Sebagai generasi penerus, kaum milenilal layak mendapatkan pemahaman yang serius tentang moderasi beragama. Untuk apa? Untuk menjaga stabilitas jalannya hidup berbangsa dan bernegara. Kita tentu tidak ingin, mendapati generasi milenial yang kaku terhadap sebuah perbedaan dan bercerai berai karena tak siap dengan kemajmukan. Dengan moderasi beragama, generasi muda akan tangguh dan tidak mudah terpecah belah.

Jika kaum milenial telah memahami moderasi beragama, haqul yaqin, kita tidak lagi memandang rendah agama lain, tidak memandang agamanya apa ketika akan berbuat kebaikan, akan merangkul perbedaan demi terciptanya keharmonisan hidup. Intinya, moderasi beragama akan membawa kita pada kebaikan bersama. Gus Dur sang guru bangsa pernah mengingatkan; “Tidak penting apa agama dan sukumu, kalau kamu bisa melakukan seseuatu yang baik untuk semua orang, orang tidak pernah tanya apa agamamu”.

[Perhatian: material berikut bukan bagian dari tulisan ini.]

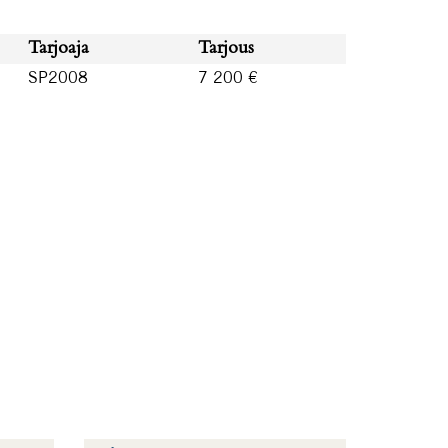
Tarjoaja
Tarjous
SP2008
7 200 €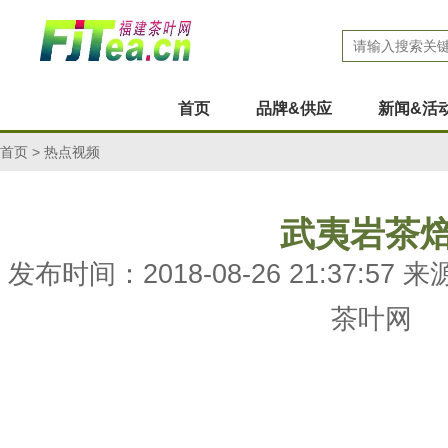
首页
品牌&供应
新闻&活
首页
>
热点视频
武夷岩茶
发布时间：2018-08-26 21:37:
茶叶网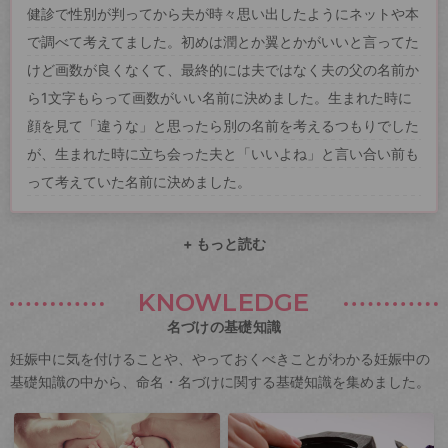
健診で性別が判ってから夫が時々思い出したようにネットや本
で調べて考えてました。初めは潤とか翼とかがいいと言ってた
けど画数が良くなくて、最終的には夫ではなく夫の父の名前か
ら1文字もらって画数がいい名前に決めました。生まれた時に
顔を見て「違うな」と思ったら別の名前を考えるつもりでした
が、生まれた時に立ち会った夫と「いいよね」と言い合い前も
って考えていた名前に決めました。
+ もっと読む
KNOWLEDGE
名づけの基礎知識
妊娠中に気を付けることや、やっておくべきことがわかる妊娠中の
基礎知識の中から、命名・名づけに関する基礎知識を集めました。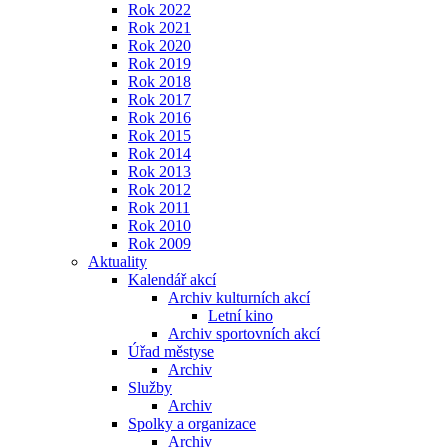
Rok 2022
Rok 2021
Rok 2020
Rok 2019
Rok 2018
Rok 2017
Rok 2016
Rok 2015
Rok 2014
Rok 2013
Rok 2012
Rok 2011
Rok 2010
Rok 2009
Aktuality
Kalendář akcí
Archiv kulturních akcí
Letní kino
Archiv sportovních akcí
Úřad městyse
Archiv
Služby
Archiv
Spolky a organizace
Archiv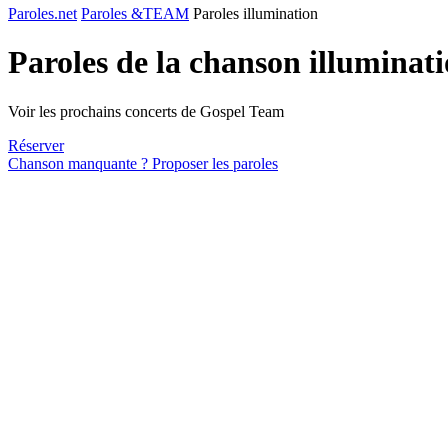
Paroles.net
Paroles &TEAM
Paroles illumination
Paroles de la chanson illuminat
Voir les prochains concerts de Gospel Team
Réserver
Chanson manquante ? Proposer les paroles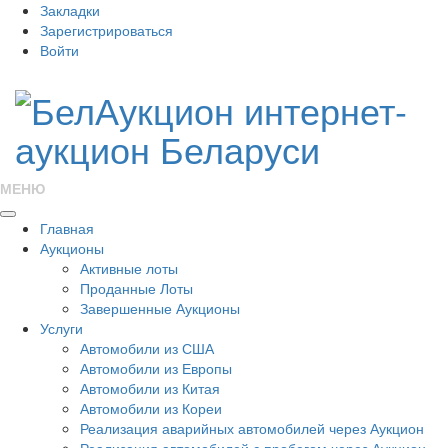
Закладки
Зарегистрироваться
Войти
МЕНЮ
Главная
Аукционы
Активные лоты
Проданные Лоты
Завершенные Аукционы
Услуги
Автомобили из США
Автомобили из Европы
Автомобили из Китая
Автомобили из Кореи
Реализация аварийных автомобилей через Аукцион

Generasi milenial merupakan harapan bangsa, jangan biarkan terjerumus dalam kefanatikan yang salah. Moderasi beragama menjadi suatu yang urgen untuk diterapkan pada generasi milenial. Bahwa dalam memandang sebuah perbedaan, agama mengajarkan kita untuk bersikap berada di tengah-tengah. Pada generasi milenial, keberadaan pemikirian moderasi beragama harus sesuai porsi dan tempatnya. Moderasi beragama menjadi kunci generasi milenial menjawab semua tantangan.